Operator: We now have a follow up from Mark Seibel with McClatchy.

Mark Seibel: I’m sorry, Admiral, to have to ask this again, either you didn’t answer it or I forgot to write down the answer. How many hours do the Development Driller rigs need to – in a storm warning.

Thad Allen: I think right now – let me repeat all. Discover Enterprise we indicate would be 114 hours, Development Driller 3 which is the lead driller for the relief well would be 104 hours, the Q4000 would be 56 hours, and right now I have Development Driller 2 and the sheet I have in front of me at 143 hours which exceeds the 120 hour time limit.

So we'll get a check on that and get to back to you. And would you like to the restart times?

Male: Great.

Thad Allen: Once they're back on sea to restart it would be 38 hours for Discover Enterprise, 72 hours for the Development Driller 2, 72 hours for Development Driller 3, and 90 hours for the Q4000.

That has to do with the fact that they have the Grandry arm that does the flaring. My guess is the difference between the Development Driller III and II time is dependent on where they're at and the types of drill equipment. They're not quite same configuration. They're very close but they're two different designs in their vessel.

Male: OK.

Joe Klinker: Operator this will be the last question.

Operator: OK, our last question comes from the CNBC Nightly News by Kerrie Sanders.

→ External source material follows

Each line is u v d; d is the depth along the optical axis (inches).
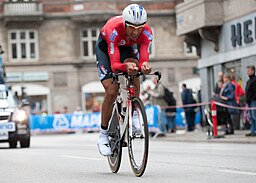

Kerrie Sanders: With the 120 hour sort of window that you're working in and with the information that the folks at the National Hurricane Center are providing can you currently say that that 120 hours will begin sometime on Sunday between noon and four or when is it with the data you currently have, when would that 120 hours kick in with the movement of the storm with the current of uncertainty.

Thad Allen: Well where it's at right now we don’t have any indication that we would reach gale force winds at the well bore as the storm passes. If we get an indication that we have a chance for gale force winds at the wellhead, a 120 hours out in advance that’s when we'll make the decision.

Of right now we have not meet that threshold. Is that responsive?

Operator: Your line is closed. Sir you may continue.

Thad Allen: The next question?

Operator: There are not further questions.